Unlike most yacht clubs, there are no minimums on what people have to spend on drinks or dining, either.

“We do not enforce food or beverage minimums, which is out of the club tradition,” said Rick Stettner. “We wanted to build this on our reputation, and that’s why we have the great chef [Noah Weber] that we have here.”

In its first summer, in 2016, the club finished the season with 62 members. Now there’s 142 members. The goal is to get 300 members signed up, then start up the waiting list. (A household constitutes a member.) There are no residency restrictions.

On the offseason, the club will be available for weddings and other private parties for non-members. And they will be hosting their own events. Some events will be opened to the public and serve as membership drives.

The first such event will be an Oktoberfest party this fall.

“We have the most beautiful wedding venue; seven acres right on the the Great South Bay,” said Hurley. “We can seat 150 people inside and another 400 outside.”

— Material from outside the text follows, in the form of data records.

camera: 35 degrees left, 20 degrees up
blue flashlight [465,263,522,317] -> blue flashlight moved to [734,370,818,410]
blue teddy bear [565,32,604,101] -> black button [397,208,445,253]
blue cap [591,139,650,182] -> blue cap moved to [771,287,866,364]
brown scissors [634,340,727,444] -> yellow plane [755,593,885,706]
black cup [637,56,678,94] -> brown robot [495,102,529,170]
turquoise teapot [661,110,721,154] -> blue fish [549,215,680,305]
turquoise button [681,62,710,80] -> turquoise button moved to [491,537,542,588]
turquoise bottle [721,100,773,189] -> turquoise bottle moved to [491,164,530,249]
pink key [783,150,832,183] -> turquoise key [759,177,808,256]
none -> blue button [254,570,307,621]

Stettner, who lives in Oakdale, and Hurley, of New York City, have owned and operated Maple Avenue Marina together for some 17 years in Bay Shore.

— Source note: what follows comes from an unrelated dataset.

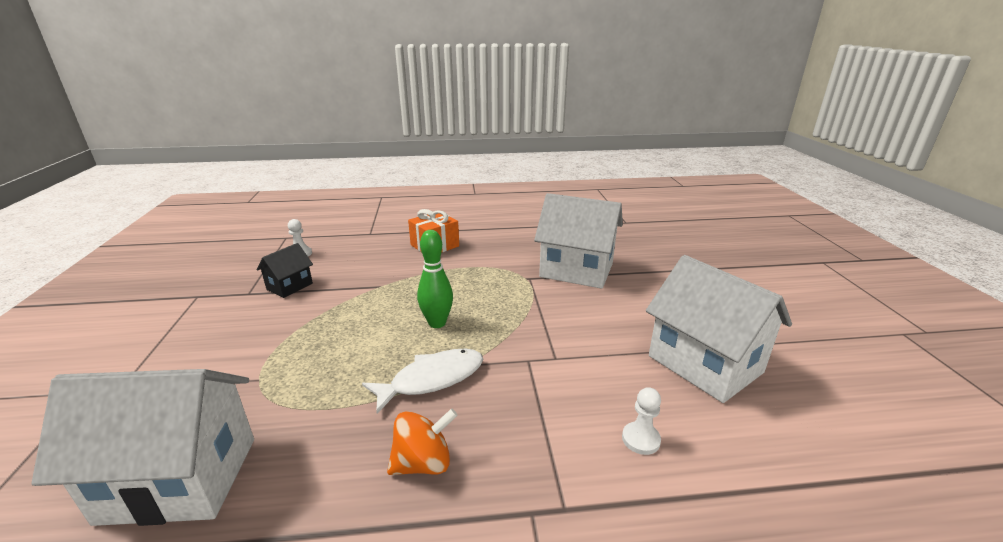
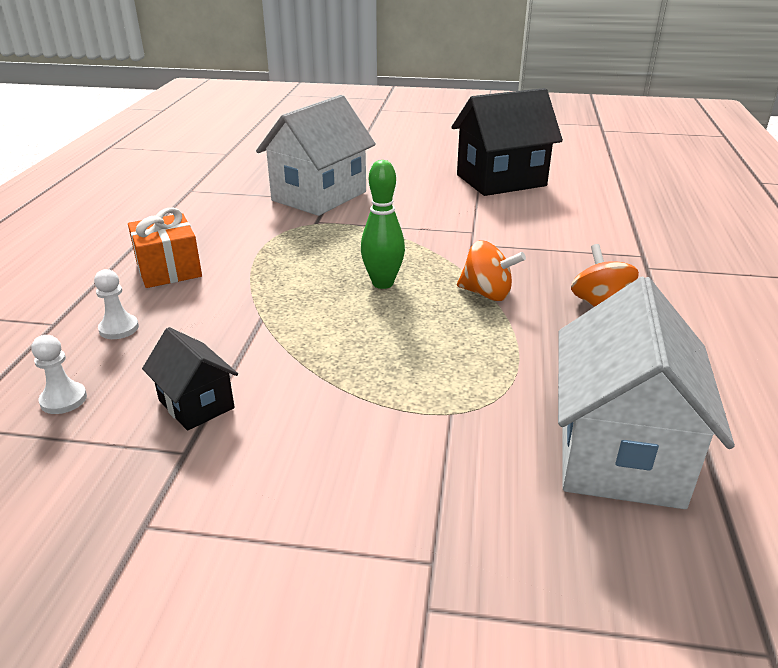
camera: 75 degrees left, 5 degrees up
white fish [362,349,483,414] -> orange spinning top [457,240,526,301]
white pawn [622,387,661,455] -> white pawn moved to [94,269,139,339]
white house [646,255,792,403] -> black house [452,88,563,196]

When they learned of the Yacht Club’s financial troubles in 2015, they jumped.

“We read in Newsday they were having financial problems and called” Commodore Steve Vid, said Hurley.

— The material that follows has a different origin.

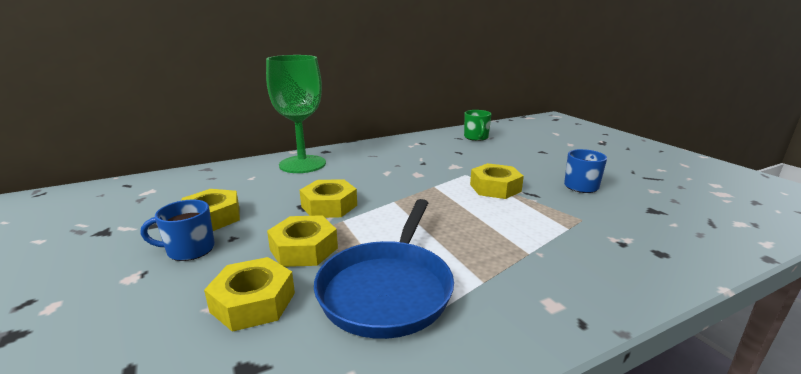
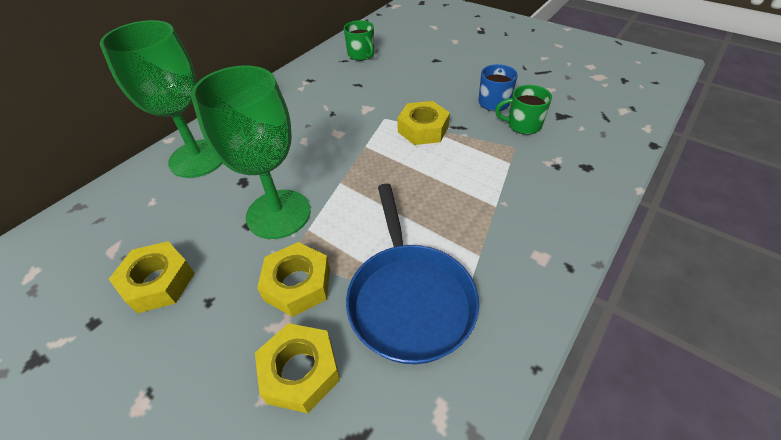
camera: 25 degrees left, 25 degrees up
blue mug [141,200,215,261] -> none
yellow nut [300,179,357,218] -> green goblet [191,66,311,239]
none -> green mug [495,85,552,135]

But Vid told them to get to the back of the list of 40 others who were interested in buying the club and bulldozing it for waterfront townhouses.

“Then I said we’re not interested in that,” said Hurley. “We wanted to keep the club operating.”

Suddenly they were No. 1 on the list; the club’s leaders wanted it to keep operating as a yacht club.

Babylon Village Mayor Ralph Scordino also feared the property would fall to developers.

“My biggest concern was the idea of losing this amenity that we have in the village for development, for housing,” he said. “I was hoping that someone would take it over” and revitalize the facility with the idea of attracting younger families.

“And that’s what these people did and they have done a great job,” he said. “It just has that different atmosphere. You can go down there and have a cocktail, then have a great dinner and with that scenic view overlooking the Great South Bay it’s just a great place to be.”

A tentative deal between the club and Stettner and Hurley reached in the fall but it took those next months to finalize and organize a vote of the board for approval.

Then the renovations began. The main building’s ballroom and bar and lounge areas have been completely redone, along with all-new HVAC systems. The property has been cleaned up outside. the sailing program was resurrected, as well as all the kids’ programs.

The club now has a swim team, sailing team and tennis team. They even hosted a successful regatta this summer.

“We recognized early on that this was a tremendous asset to the community, as opposed to it going to development,” said Rick Stettner. “With over 30 years combined in the recreational marina business, we knew it would have been a sin to let this property go to 16 or 18 individuals.

“We wanted it to be accessible to 300, 400 people with access to the Great South Bay and all that comes with it.”